The Daily Briefing 4.15.2021

President Biden is coming under growing pressure to take decisive action on national drug crises, as the overdose death toll surged to nearly 88,000 in 2020—a record number and a 29 percent increase over the year before—erasing modest progress over the past few years. Biden, who promised to combat the opioid epidemic during the campaign, has been slow to commit resources to a rigorous anti-drug effort and to fill out his drug policy staff, including the “drug czar” to oversee and coordinate policies and programs. In a letter to the White House, dozens of organizations in the addiction field—including Treatment Communities of America—called on the administration to “act with urgency” on the ongoing addiction crisis. This includes expanding access to the life-saving withdrawal medication buprenorphine, which currently requires that physicians have special training to prescribe it.

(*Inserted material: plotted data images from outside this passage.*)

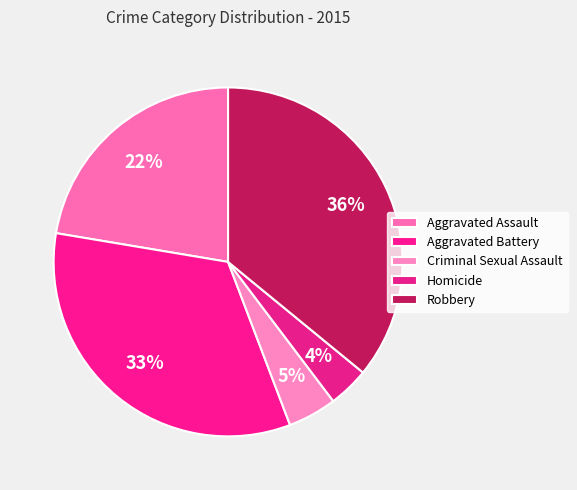

How many segments does this pie chart have?

5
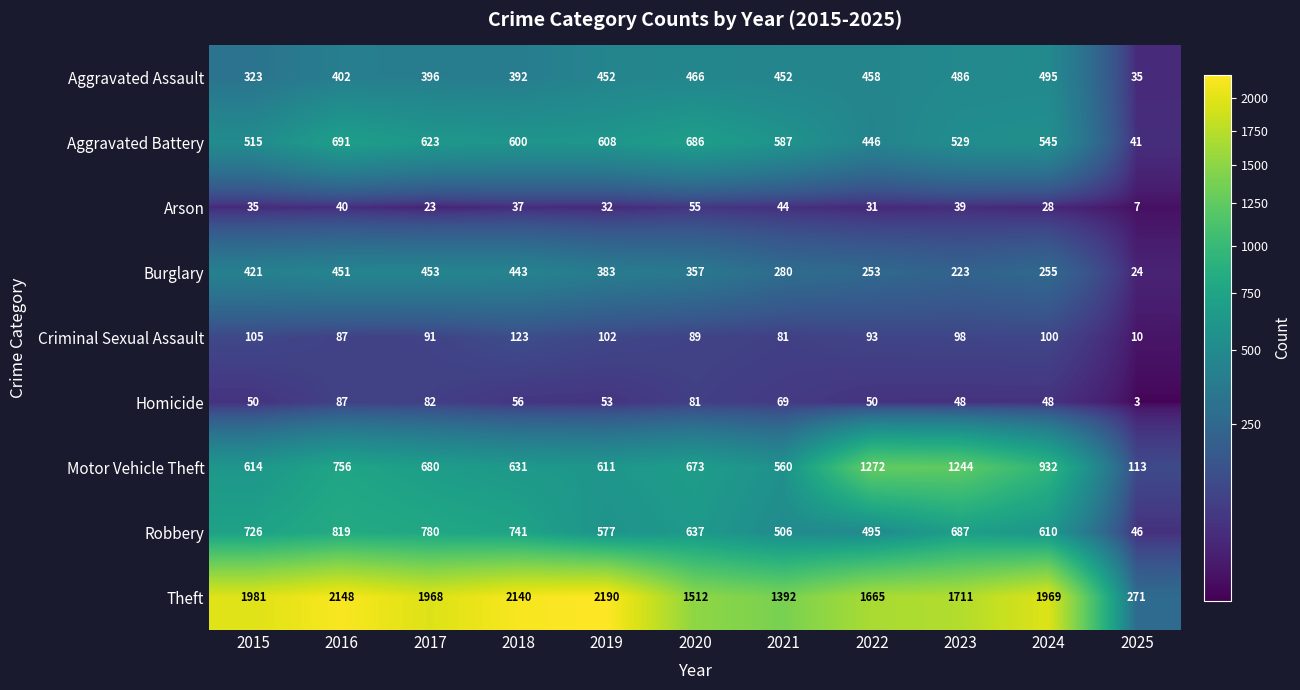

Which series has the largest range (max minus min)?

Theft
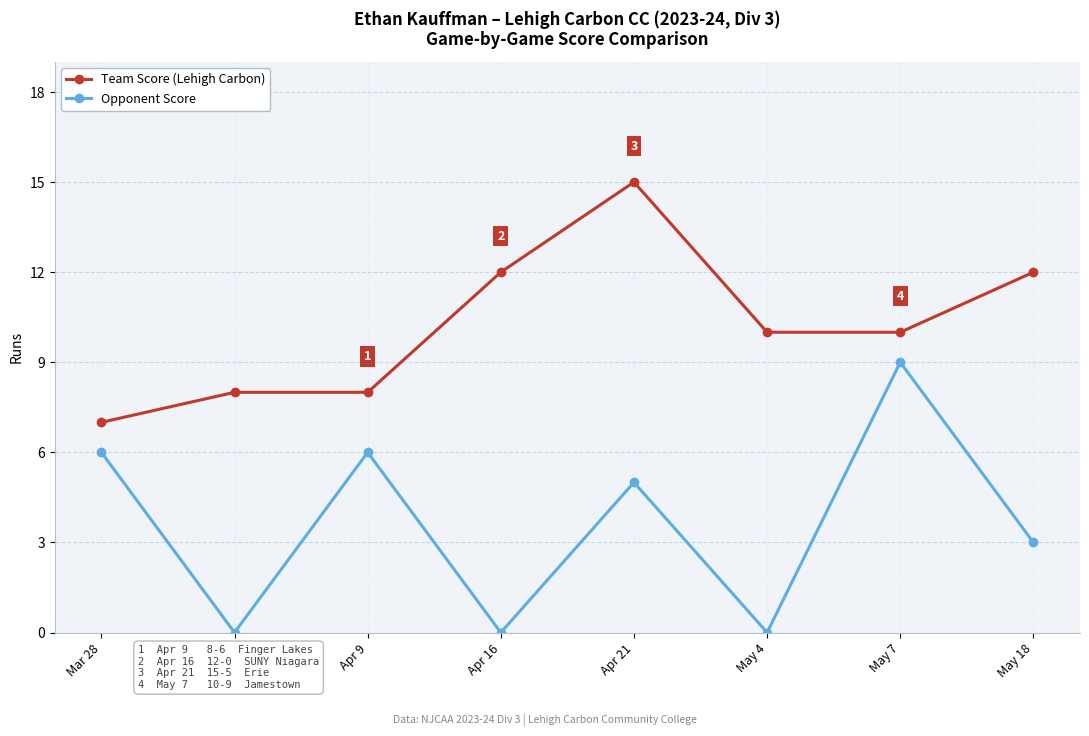

Which series has the largest range (max minus min)?

Opponent Score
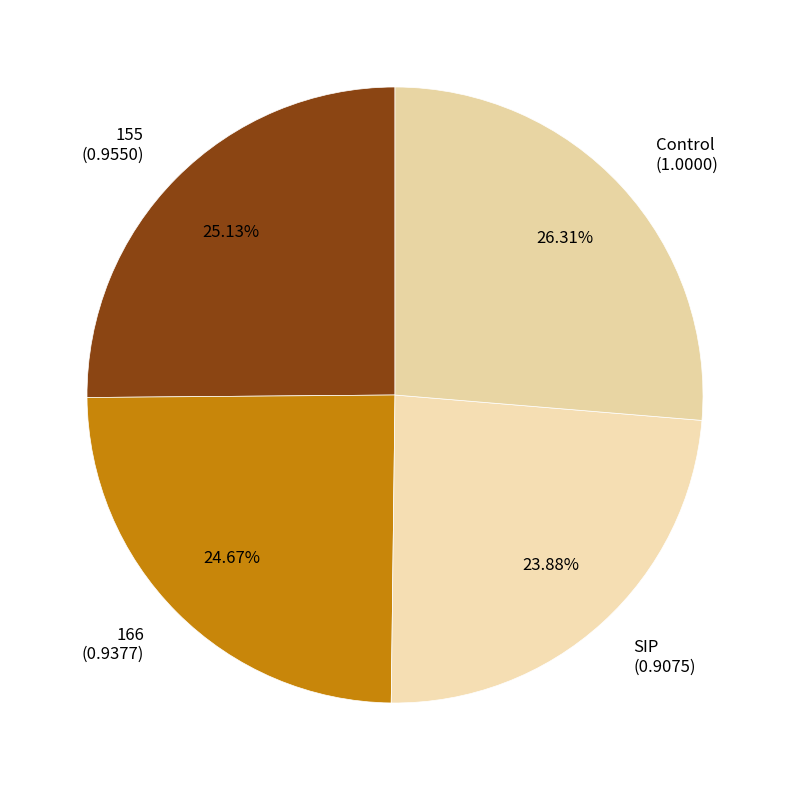

To the nearest percent, what percentage of the pie is 155?

25%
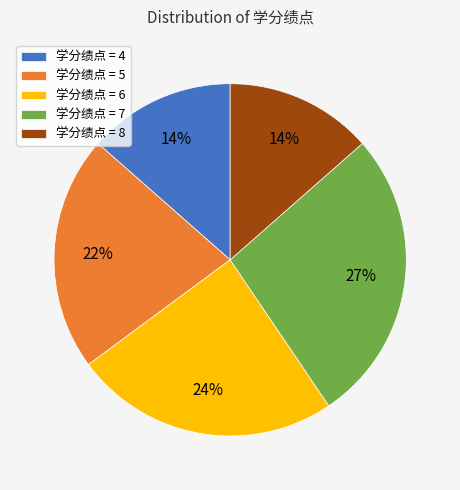

What is the ratio of the value at 学分绩点 = 8 to the value at 学分绩点 = 4?

1.0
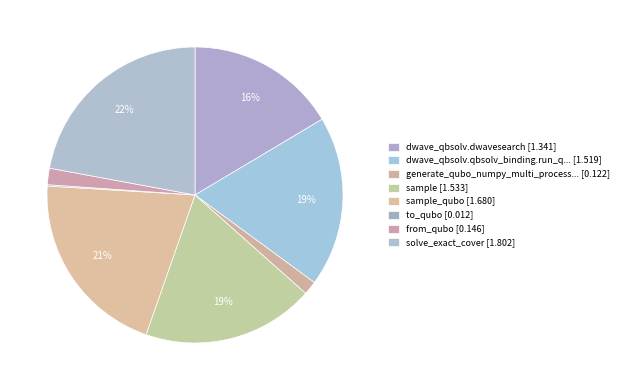

How many segments does this pie chart have?

8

The president must also commit more funding to drug treatment, as the American Rescue Plan allocates only $1.5 billion for this purpose—compared to the $125 billion over the next decade Biden had proposed. New CDC data confirms that the epidemic, once found largely among white Americans in rural and suburban areas, now impacts Blacks disproportionately. What’s more, dealers are lacing non-opioids such as meth and cocaine with opioids—including fentanyl and heroin—thereby significantly increasing the risk of overdose.